Consignes:
1) Pour chacune des affirmations suivantes, indiquez si elle concorde avec l'article sur Sékouba Marega en répondant par oui ou par non, puis citez textuellement les mots de l'article qui tranchent. (a) Sékouba Marega est arrivé en France en 2012 pour jouer au football. (b) Aminata a été orientée vers un foyer mère-enfant où Sékouba Marega peut résider. (c) Sékouba Marega a été contrôlé le 27 juillet en sortant de son travail.
2) D'après l'article sur Sékouba Marega, pourquoi son avocate parle-t-elle d'une double faute de qualification juridique ? Répondez en une à trois phrases.
3) Rédigez la suite de l'article sur Sékouba Marega à partir de sa dernière phrase.

Extrait à lire:
++++++++++

Sékouba Marega (à gauche) entouré de sa famille.
© Sékouba Marega.

Arrivé en France en 2012 pour jouer au football, Sékouba Marega est aujourd’hui prié de plier bagage par les autorités françaises. Et en silence ! Menacé d’expulsion ou d’une peine de prison, le jeune père de famille a échappé in extremis à une éventuelle condamnation ce mardi 13 septembre.

« Si une obligation de quitter le territoire demeure, précise néanmoins son avocate Catherine Herrero, Sékouba Marega peut désormais entamer des démarches pour obtenir un titre de séjour. » De même, le parquet peut décider à tout moment de reprendre les poursuites en requalifiant les faits.

En effet, le jeune homme était poursuivi devant le tribunal pour « soustraction à une mesure de reconduite à la frontière prise par le préfet en 2015, consistant en une interdiction du territoire français », suite à son arrestation le 10 septembre, survenue après 45 jours de rétention.

Hormis la mauvaise date indiquée sur la convocation de Sékouba, qui démontre la légèreté avec laquelle ce genre d’affaire est traitée, son avocate évoque une double faute de qualification juridique : « Non seulement Sékouba Marega n’a jamais été visé par une interdiction de territoire français, mais un préfet ne peut pas non plus prendre de décision concernant ce genre de mesure. »

La réalité complexe des expulsions

En 2014, Sékouba Marega rencontre une jeune Sénégalaise, Aminata. En juin dernier, celle-ci donne naissance à leur premier enfant. Sans solution d’hébergement, la jeune femme est orientée vers un foyer mère-enfant où Sékouba Marega ne peut résider. Cela dit, la famille, accompagnée par un travailleur social, entame des démarches administratives pour trouver un logement qui leur permettrait de vivre ensemble.

Contrôlé le 27 juillet en sortant de son travail, Sékouba Marega est incarcéré dans un centre de rétention « sans n’avoir commis aucune infraction, assure Malika Chemmah, membre de Réseau éducation sans frontières (RESF). Il dispose même d’un titre de transport ».

++++++++++

Enregistrements extraits:
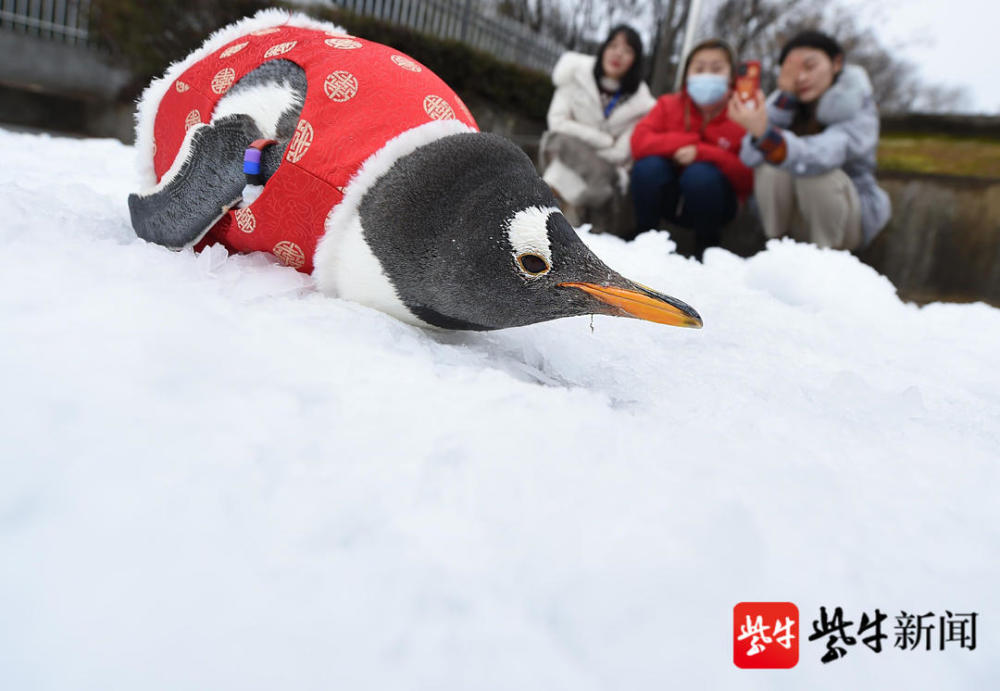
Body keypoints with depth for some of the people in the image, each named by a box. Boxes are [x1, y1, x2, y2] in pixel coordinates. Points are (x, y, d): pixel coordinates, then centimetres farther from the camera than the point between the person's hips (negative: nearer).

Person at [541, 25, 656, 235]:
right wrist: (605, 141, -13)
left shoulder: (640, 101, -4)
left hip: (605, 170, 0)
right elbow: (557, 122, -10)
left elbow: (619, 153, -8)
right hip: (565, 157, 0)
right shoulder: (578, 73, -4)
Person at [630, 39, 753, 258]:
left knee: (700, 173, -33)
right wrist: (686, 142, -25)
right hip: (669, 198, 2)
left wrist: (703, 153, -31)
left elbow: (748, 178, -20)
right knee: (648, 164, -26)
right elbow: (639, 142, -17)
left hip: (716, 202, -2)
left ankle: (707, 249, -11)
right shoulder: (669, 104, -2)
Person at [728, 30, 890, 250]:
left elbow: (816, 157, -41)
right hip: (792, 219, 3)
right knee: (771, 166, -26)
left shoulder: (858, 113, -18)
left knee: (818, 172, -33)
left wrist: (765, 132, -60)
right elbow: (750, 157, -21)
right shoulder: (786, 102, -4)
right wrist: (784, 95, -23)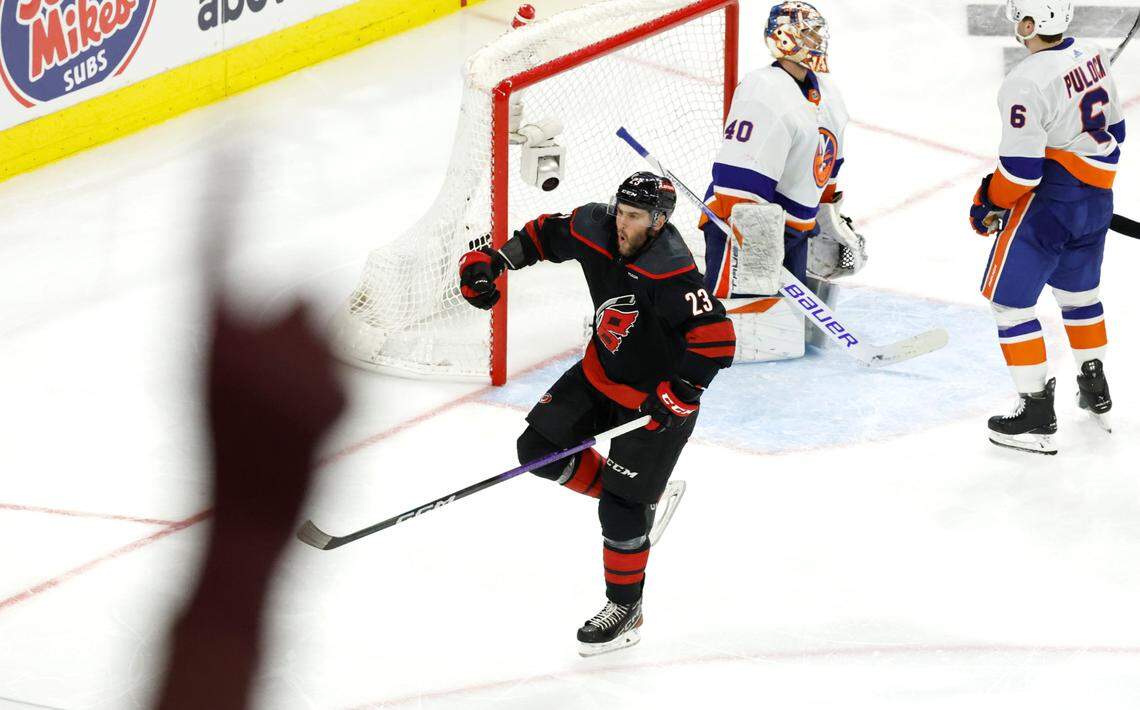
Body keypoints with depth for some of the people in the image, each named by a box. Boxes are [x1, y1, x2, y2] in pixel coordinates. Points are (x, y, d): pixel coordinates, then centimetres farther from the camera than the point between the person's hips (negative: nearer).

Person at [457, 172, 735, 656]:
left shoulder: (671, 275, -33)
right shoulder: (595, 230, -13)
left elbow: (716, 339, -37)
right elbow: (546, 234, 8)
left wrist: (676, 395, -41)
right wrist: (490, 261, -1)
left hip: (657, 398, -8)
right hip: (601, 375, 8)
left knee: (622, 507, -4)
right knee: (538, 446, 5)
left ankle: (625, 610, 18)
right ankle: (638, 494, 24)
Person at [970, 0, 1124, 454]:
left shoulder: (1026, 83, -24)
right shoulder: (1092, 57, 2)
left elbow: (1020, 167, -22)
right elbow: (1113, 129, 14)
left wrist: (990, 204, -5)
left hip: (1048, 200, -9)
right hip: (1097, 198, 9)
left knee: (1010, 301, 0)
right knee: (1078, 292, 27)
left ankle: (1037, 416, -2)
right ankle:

++++++++++

Réponses ci-dessous:
1)
(a) Oui : « Arrivé en France en 2012 pour jouer au football ».
(b) Non : « un foyer mère-enfant où Sékouba Marega ne peut résider ».
(c) Oui : « Contrôlé le 27 juillet en sortant de son travail ».

2) Selon son avocate, Sékouba Marega n'a jamais été visé par une interdiction du territoire français. De plus, un préfet ne peut pas prendre de décision concernant ce genre de mesure.

3)
Mobilisée aux côtés du jeune homme pour obtenir sa libération et sa régularisation, Malika Chemmah a activement participé à alerter l’opinion publique sur la réalité de ces expulsions _« servant à alimenter une politique du chiffre ». Celle-ci raconte plus de 45 jours de rétention, commencée fin juillet.

Dès le mois d’août, les autorités françaises souhaitent rapatrier Sékouba Marega à Bamako. Une expulsion que le jeune homme est en droit de refuser, ce qu’il fait. Mais mercredi 7 septembre, Sékouba Marega est de nouveau confronté à un départ imminent. Menotté, sanglé aux chevilles et aux genoux, un casque sur la tête, le jeune malien est violenté par les forces de l’ordre qui s’acharnent sur lui, pourtant incapable d’opposer la moindre résistance physique.

Les passagers du vol s’opposent alors à cette expulsion forcée, et réussissent à provoquer le débarquement de Sékouba Marega. Une scène qui a d’ailleurs été filmée et a permis d’attester l’attitude non-violente du jeune père de famille. « De retour au centre de rétention, et éprouvant des difficultés à respirer, celui-ci a souhaité voir les pompiers, raconte Malika Chemmah. Mais ils ne sont jamais venus. » Sékouba Marega a d’ailleurs déposé plainte contre les services de police pour violence.

« Il ne pouvait rien faire… »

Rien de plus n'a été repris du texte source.